*PROBLEM TO WORK ON*: A verbatim copy of all the data is required; the pictures should not appear in it.

*DATA EXTRACT*:
□ □ □
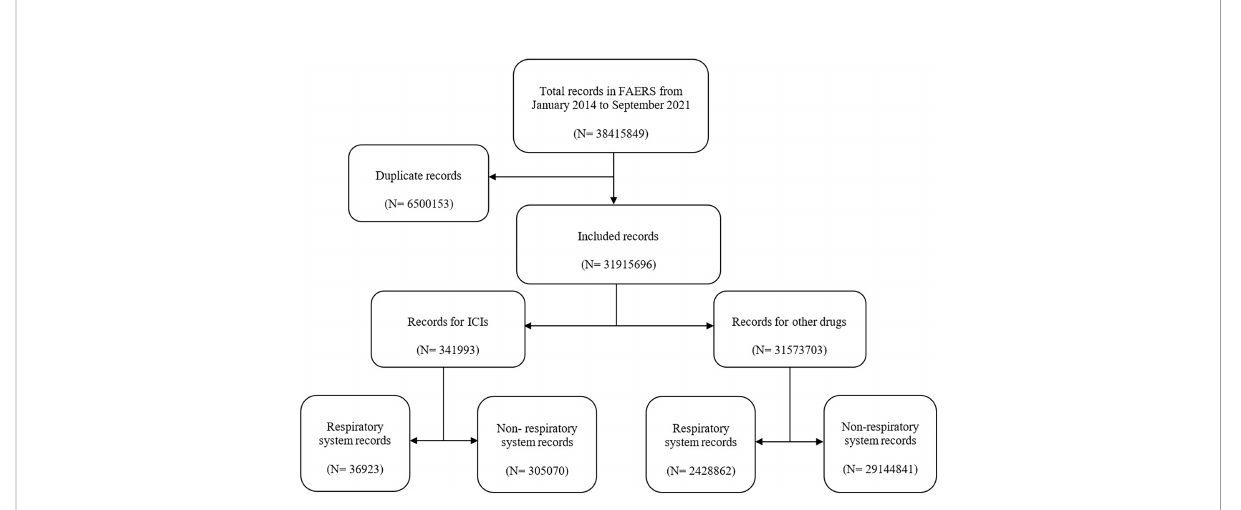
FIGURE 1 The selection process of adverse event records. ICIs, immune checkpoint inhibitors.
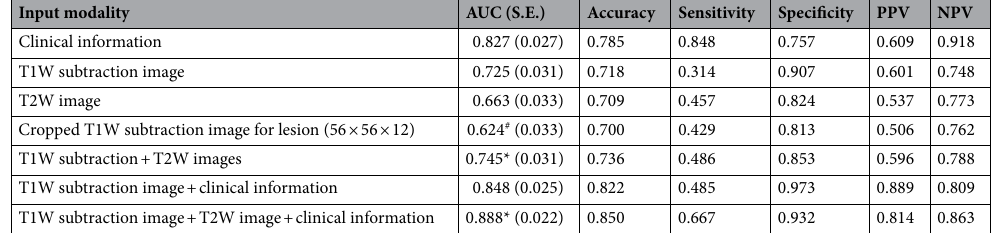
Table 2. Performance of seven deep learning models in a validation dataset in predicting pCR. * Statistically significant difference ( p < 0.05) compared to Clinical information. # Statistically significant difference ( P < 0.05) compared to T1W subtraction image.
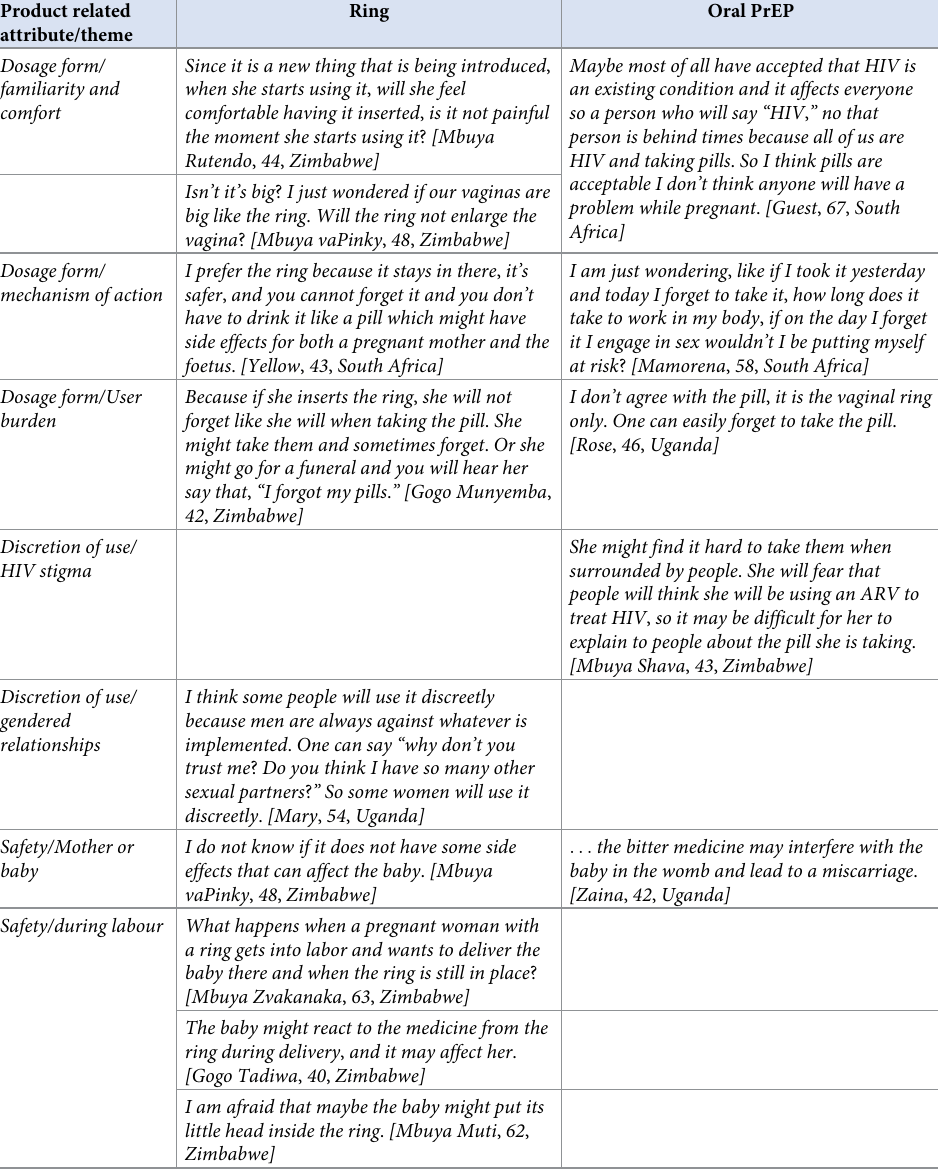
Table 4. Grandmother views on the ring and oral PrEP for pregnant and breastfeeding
□ □ □
*WRITTEN SOLUTION*:
FIGURE 1 The selection process of adverse event records. ICIs, immune checkpoint inhibitors.
Table 2. Performance of seven deep learning models in a validation dataset in predicting pCR. * Statistically significant difference ( p < 0.05) compared to Clinical information. # Statistically significant difference ( P < 0.05) compared to T1W subtraction image.
Table 4. Grandmother views on the ring and oral PrEP for pregnant and breastfeeding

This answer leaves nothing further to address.